Problèmes à résoudre.
**A.** Relevez tous les restaurants désignés par leur nom dans le texte sur les tables parisiennes.
**B.** Selon le texte sur les tables parisiennes, combien de couverts sont autorisés chez Akrame ?
**C.** Poursuivez le texte sur les tables parisiennes à partir de sa dernière phrase.

Tout est possible. Il y aurait même, dit-on, des blogueurs qui ne font que ça, qui paient de leur personne, devisent, déjeunent et dînent sans barguigner.
On peut aussi passer le restant de sa vie à prendre de vitesse les autres, à débusquer de nouvelles étoiles (bientôt disparues) – "c’est moi qui en ai parlé le premier !" – à brûler ce qui reste de la politesse, à dépasser dans les files d’attente, à râler avec les loups devants les infâmes taxis parisiens, à s’abîmer devant les enseignes, à saluer des fantômes : traversant à pied les Champs-Elysées après avoir quitté le restaurant Le Laurent, croisé telle sauvageonne répondant au prénom de Gilberte comme si la nature dans son ingéniosité s’était évertuée à incarner la fiction.
On pourrait devenir l’un des vingt-six couverts autorisés et s’attabler enfin chez Akrame pour goûter la cuisine de l’une des nouveaux wonder boys culinaires de Paris. On pourrait…
Paris crépusculaire, les Invalides.
Allez vous étonner si, après cela, le hasard vous conduit, à mi-chemin de la Tour Eiffel et des Invalides, chez l’un des chefs les plus en vue de Paris, Jean-François Piège. L'effet M6 et Top Chef ? Voyons, voyons…
Vingt couverts à l’étage, au-dessus du rutilant Thoumieux. On sonne à l’entrée, comme dans les maisons de province. En haut des escaliers, un bar et un espace griffé India Mahdavi jusqu’à la moelle. Des belles trames, des textures, des superpositions, des camaïeux subtils. Les tables sont basses, vierges de tout nappage ou couverts. Elles sont dressées à votre arrivée.

Données de l'exercice.
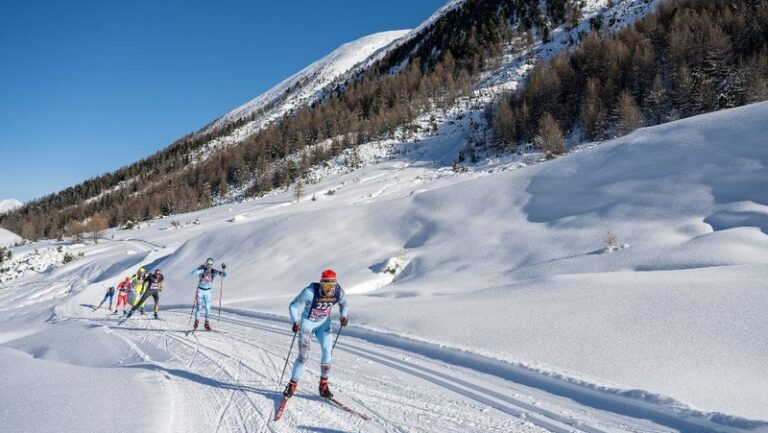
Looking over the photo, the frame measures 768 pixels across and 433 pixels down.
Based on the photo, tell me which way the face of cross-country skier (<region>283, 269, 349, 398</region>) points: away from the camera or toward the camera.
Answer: toward the camera

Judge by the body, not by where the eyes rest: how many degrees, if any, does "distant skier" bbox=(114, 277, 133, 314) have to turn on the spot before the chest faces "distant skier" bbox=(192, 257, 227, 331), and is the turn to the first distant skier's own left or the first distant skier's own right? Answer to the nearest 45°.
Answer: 0° — they already face them

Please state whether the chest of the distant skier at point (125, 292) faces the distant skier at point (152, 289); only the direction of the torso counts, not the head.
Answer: yes

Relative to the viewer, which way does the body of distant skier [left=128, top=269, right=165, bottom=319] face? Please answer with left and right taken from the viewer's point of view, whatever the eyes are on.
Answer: facing the viewer and to the right of the viewer

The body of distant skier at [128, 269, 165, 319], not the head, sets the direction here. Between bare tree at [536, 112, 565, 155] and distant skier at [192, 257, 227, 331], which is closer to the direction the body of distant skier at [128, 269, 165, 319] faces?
the distant skier

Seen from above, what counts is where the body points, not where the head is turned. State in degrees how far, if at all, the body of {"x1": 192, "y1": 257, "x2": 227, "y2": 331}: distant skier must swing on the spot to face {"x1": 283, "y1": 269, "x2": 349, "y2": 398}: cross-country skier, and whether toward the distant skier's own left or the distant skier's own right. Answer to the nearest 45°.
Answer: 0° — they already face them

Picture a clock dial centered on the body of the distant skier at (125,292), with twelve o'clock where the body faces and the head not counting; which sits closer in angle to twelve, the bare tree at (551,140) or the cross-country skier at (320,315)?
the cross-country skier

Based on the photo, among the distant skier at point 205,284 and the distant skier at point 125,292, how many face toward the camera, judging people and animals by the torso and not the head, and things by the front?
2

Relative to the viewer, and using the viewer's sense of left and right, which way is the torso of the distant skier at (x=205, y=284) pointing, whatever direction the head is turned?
facing the viewer

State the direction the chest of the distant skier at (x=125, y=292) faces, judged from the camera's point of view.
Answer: toward the camera

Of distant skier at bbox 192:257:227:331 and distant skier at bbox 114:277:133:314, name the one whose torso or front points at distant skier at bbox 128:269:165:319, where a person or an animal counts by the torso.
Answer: distant skier at bbox 114:277:133:314
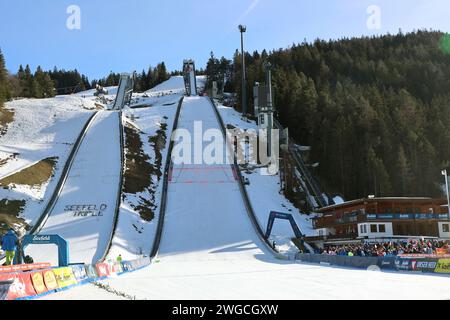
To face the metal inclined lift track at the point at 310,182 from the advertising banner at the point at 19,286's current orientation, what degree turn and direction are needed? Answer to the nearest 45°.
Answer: approximately 90° to its left

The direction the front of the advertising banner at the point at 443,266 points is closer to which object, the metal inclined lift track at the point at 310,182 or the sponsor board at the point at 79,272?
the sponsor board

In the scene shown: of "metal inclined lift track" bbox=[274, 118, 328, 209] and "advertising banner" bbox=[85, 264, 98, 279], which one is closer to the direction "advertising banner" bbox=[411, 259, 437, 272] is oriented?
the advertising banner

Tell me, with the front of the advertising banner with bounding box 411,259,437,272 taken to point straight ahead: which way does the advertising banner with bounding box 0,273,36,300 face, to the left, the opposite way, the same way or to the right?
to the left

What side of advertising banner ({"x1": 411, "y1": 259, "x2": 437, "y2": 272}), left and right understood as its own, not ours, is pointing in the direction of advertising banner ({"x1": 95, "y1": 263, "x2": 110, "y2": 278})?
right

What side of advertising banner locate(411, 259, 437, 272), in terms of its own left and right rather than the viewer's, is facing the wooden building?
back

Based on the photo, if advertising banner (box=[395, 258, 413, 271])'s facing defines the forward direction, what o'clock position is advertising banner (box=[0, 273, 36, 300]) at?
advertising banner (box=[0, 273, 36, 300]) is roughly at 1 o'clock from advertising banner (box=[395, 258, 413, 271]).

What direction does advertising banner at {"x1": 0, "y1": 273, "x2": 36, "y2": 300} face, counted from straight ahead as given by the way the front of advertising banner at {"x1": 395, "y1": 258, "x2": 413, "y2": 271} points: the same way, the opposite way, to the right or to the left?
to the left

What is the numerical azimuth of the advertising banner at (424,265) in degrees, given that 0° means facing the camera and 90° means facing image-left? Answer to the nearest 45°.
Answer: approximately 0°
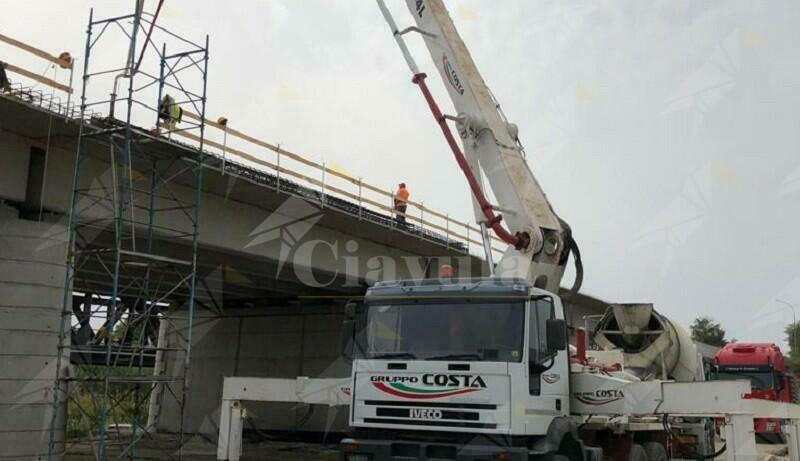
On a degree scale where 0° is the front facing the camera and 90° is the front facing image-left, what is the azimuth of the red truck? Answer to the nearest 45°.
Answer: approximately 45°

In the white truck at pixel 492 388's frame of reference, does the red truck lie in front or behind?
behind

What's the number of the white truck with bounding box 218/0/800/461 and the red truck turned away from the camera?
0

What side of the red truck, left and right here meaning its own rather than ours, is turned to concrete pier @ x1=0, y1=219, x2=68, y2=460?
front

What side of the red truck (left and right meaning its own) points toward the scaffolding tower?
front

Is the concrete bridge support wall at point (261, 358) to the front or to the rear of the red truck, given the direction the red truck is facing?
to the front

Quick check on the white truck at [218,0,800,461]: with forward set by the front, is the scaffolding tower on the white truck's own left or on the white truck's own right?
on the white truck's own right

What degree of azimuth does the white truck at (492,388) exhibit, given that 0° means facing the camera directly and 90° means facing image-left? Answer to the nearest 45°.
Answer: approximately 45°
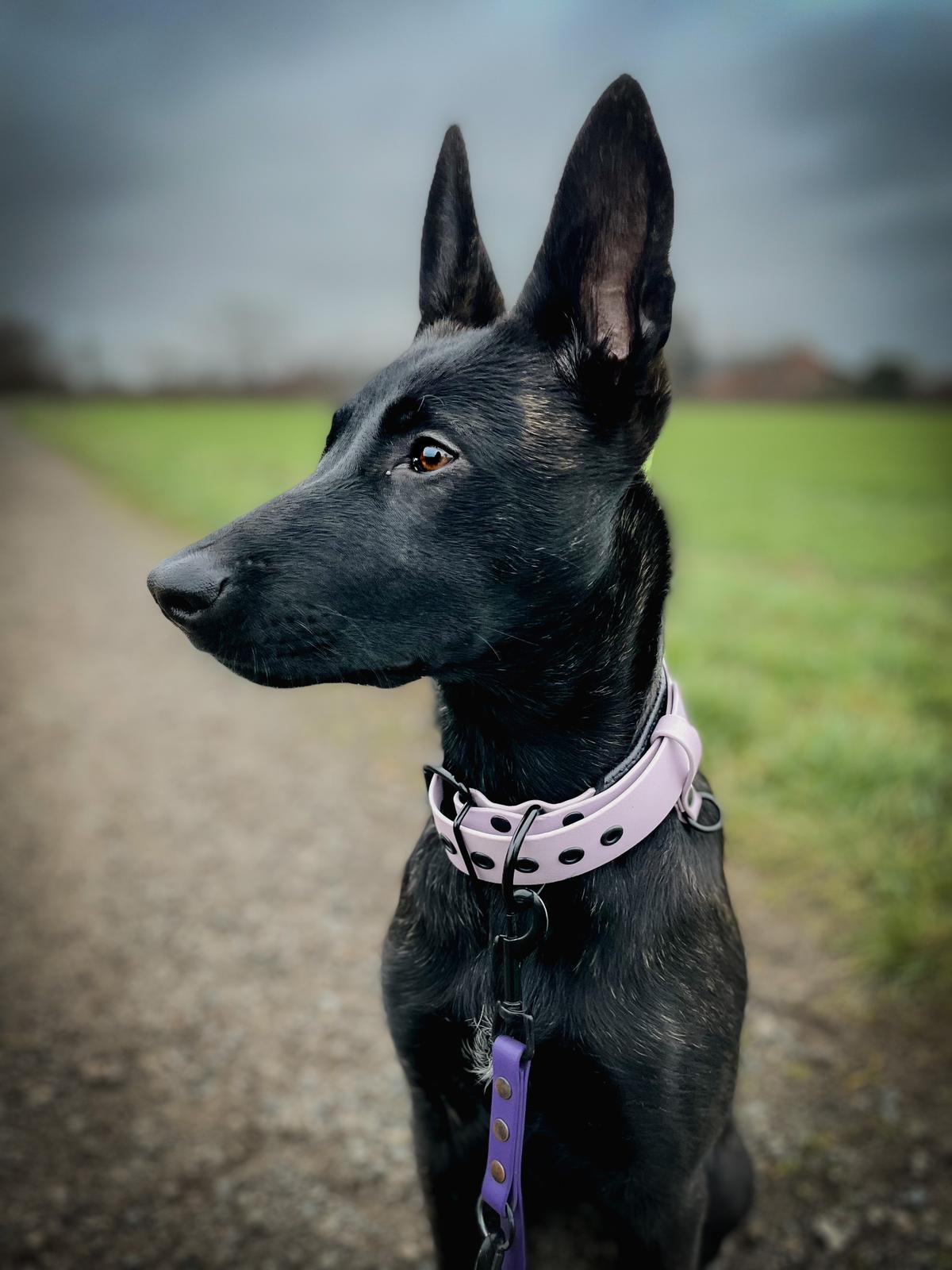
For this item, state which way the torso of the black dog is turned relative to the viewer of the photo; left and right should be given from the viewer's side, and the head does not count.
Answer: facing the viewer and to the left of the viewer
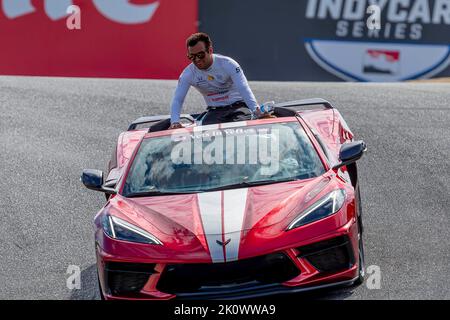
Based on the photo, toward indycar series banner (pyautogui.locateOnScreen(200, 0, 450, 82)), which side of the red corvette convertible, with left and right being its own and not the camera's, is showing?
back

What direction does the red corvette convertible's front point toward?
toward the camera

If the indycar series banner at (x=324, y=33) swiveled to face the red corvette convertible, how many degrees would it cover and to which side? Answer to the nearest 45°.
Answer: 0° — it already faces it

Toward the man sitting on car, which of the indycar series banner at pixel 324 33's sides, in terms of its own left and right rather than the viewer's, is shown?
front

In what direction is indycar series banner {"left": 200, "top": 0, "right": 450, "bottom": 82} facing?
toward the camera

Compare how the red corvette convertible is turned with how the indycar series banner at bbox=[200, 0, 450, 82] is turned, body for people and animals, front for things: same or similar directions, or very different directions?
same or similar directions

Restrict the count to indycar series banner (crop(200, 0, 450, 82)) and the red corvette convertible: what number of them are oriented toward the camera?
2
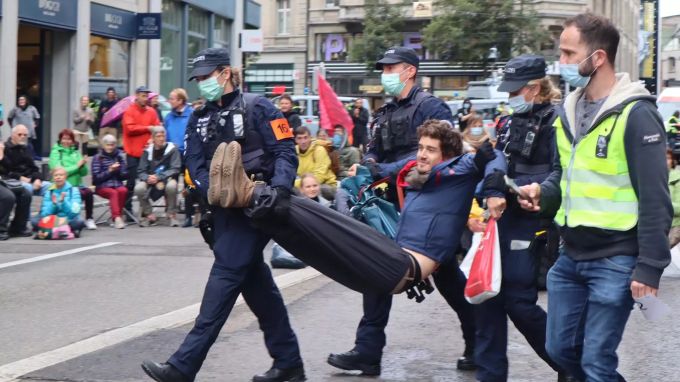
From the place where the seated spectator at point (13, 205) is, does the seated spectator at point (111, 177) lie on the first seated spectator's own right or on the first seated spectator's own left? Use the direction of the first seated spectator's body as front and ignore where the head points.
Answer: on the first seated spectator's own left

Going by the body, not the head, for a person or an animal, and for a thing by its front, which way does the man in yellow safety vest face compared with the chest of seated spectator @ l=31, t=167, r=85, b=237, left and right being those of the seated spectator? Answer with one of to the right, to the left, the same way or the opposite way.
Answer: to the right

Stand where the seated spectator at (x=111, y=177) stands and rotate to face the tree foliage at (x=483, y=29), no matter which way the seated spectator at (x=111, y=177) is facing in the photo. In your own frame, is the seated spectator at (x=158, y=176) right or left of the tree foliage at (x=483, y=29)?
right

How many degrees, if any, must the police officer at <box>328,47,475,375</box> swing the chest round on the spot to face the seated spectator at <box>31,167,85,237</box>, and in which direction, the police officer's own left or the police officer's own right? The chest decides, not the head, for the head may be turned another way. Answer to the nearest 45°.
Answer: approximately 90° to the police officer's own right

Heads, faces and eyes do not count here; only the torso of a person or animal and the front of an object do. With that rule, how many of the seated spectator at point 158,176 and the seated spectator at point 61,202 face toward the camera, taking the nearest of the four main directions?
2

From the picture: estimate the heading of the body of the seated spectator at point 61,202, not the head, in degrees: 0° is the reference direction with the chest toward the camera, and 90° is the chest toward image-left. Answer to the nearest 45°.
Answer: approximately 0°

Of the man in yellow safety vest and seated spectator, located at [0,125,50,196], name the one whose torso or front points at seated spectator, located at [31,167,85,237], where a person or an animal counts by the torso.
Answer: seated spectator, located at [0,125,50,196]

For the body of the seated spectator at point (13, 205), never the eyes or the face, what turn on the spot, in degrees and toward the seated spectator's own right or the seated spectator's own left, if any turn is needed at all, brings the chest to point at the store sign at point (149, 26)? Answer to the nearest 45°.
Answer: approximately 135° to the seated spectator's own left

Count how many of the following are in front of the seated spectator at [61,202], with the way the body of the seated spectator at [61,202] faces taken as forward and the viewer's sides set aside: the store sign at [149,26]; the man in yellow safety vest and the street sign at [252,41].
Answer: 1

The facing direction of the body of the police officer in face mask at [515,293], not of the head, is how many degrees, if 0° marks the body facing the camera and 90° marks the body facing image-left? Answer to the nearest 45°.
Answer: approximately 45°
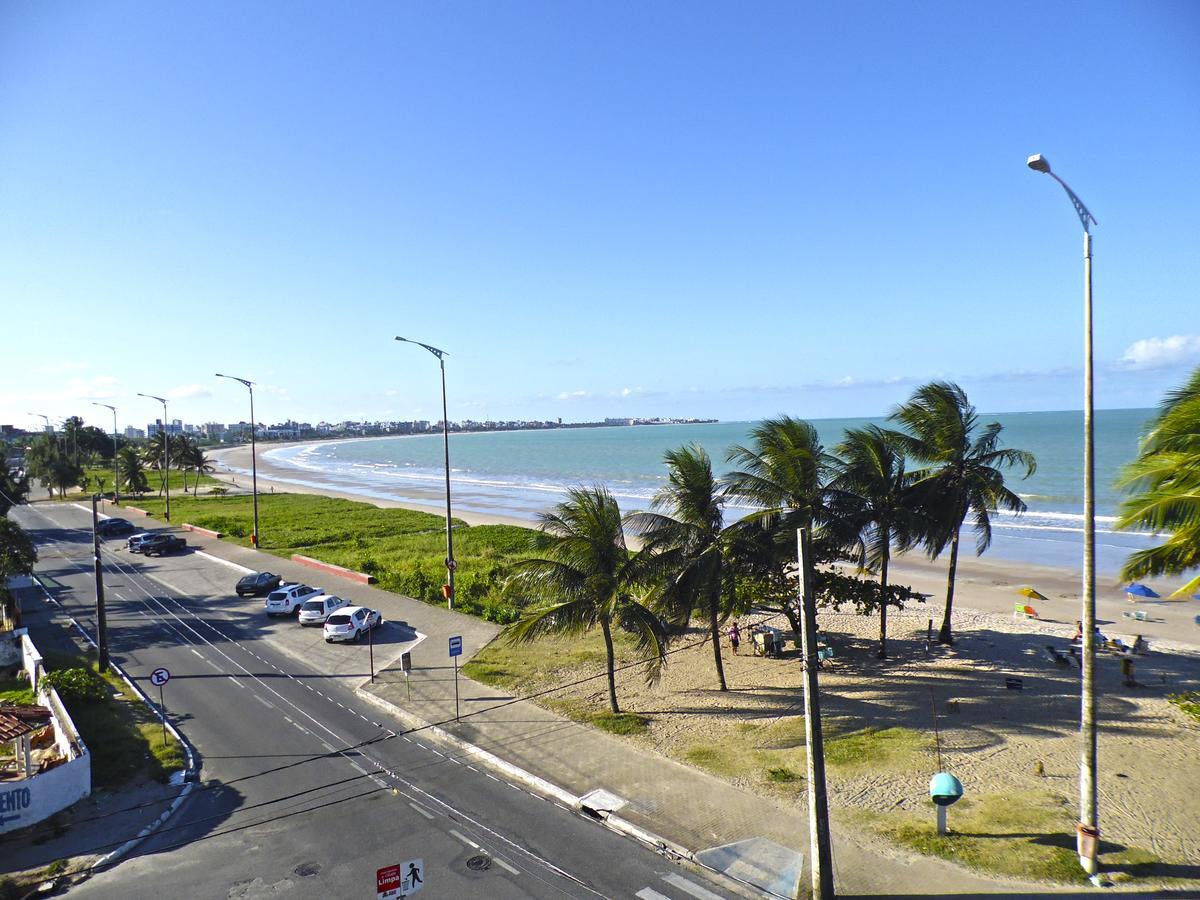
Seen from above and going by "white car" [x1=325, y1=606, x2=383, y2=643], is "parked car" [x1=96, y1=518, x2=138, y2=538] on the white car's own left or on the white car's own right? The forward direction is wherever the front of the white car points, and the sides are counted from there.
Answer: on the white car's own left

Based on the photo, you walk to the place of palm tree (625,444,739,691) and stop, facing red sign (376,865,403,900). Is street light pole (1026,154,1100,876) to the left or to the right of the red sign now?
left

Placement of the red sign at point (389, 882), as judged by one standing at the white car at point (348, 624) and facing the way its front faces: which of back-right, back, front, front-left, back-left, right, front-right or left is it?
back-right

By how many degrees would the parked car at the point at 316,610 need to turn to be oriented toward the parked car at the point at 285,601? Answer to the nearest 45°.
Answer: approximately 90° to its left

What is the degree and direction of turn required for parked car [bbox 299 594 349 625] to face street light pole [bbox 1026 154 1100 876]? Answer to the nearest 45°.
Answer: approximately 90° to its right

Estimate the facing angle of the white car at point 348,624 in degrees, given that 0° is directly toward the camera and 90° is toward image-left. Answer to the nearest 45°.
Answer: approximately 225°

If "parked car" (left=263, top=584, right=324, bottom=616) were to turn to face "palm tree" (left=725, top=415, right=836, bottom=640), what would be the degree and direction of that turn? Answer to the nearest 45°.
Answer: approximately 90° to its right

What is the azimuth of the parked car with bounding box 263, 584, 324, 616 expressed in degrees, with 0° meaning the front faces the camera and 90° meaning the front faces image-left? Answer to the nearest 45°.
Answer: approximately 225°

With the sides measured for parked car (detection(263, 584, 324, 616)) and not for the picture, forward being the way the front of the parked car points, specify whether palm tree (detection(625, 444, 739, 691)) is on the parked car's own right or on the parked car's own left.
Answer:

Résultats.
**A.** Le Laurent, Akrame, Thoumieux

**B.** Vingt-six couverts.

**C.**
"De la cuisine que l’on devine depuis la salle, l’équipe de Jean-François Piège règle son tempo sur le vôtre pour vous faire passer un moment exceptionnel… » est-il précisé.
« J’ai voulu que les clients soient reçus ici comme à la maison » a déclaré un jour M. Piège. C'est l’intention.
Les fauteuils sont confortables, les tables basses. On ne connaît pas son bonheur. D'emblée on vous donne le tarif et on vous explique « la règle du jeu » telle que l’a voulue M. Piège : neuf mises en bouches qui sont autant de figures imposées.
"Après, c’est à vous de jouer, vous avez le choix entre un, deux ou trois ingrédients » explique doctement le directeur de restaurant, dont la manière de détacher chaque syllabe comme s'il marquait les pleins et les déliés ainsi que le vocabulaire utilisé (« ingrédient » faisait autrefois partie du latin d’apothicaire) donne une solennité particulière à l’événement, en contradiction flagrante avec la décontraction affichée.
Va pour un Homard bleu en guise d’ »ingrédient » et une flûte des Béguines, le Champagne Ultra Brut de Jérôme Prévost comme prélude. Servie avec le (seul) sourire de la maison, celui de Caroline Furstoss dont la carte des vins est truffée de belles références.
Une grande respiration. On respire l’air du large. Attention, ça va saigner ! Arrivent les premières bouchées :
Langue de veau croustillante / condiment câpres-persil
Mon Jambon beurre cornichon
Cromesquis de brandade de morue
Crème de raifort / saumon fumé par nos soins / crackers
Pas vraiment le temps de s’attarder sur l’exquise salve suivante (et pourtant elle vaut son pesant de plaisir !) : Pomme de terre / Lait caillé / Caviar osciètre.
Vous êtes toujours dans le rythme ? Ne le perdez pas. Inutile de raconter vos vies ni de compter les jours qui vous ont séparés. Aucune trace visible d’essoufflement.
Chaud devant ! Les cuisiniers sont maintenant montés au filet et vous brossent des bouchées savantes, des ellipses gustatives, délicatement, méticuleusement slicées, autant de métonymies savoureuses qui vous frôlent à la vitesse de la lumière. (Tamisée, il est vrai. Pas de photos des plats donc. A vous d’imaginer !)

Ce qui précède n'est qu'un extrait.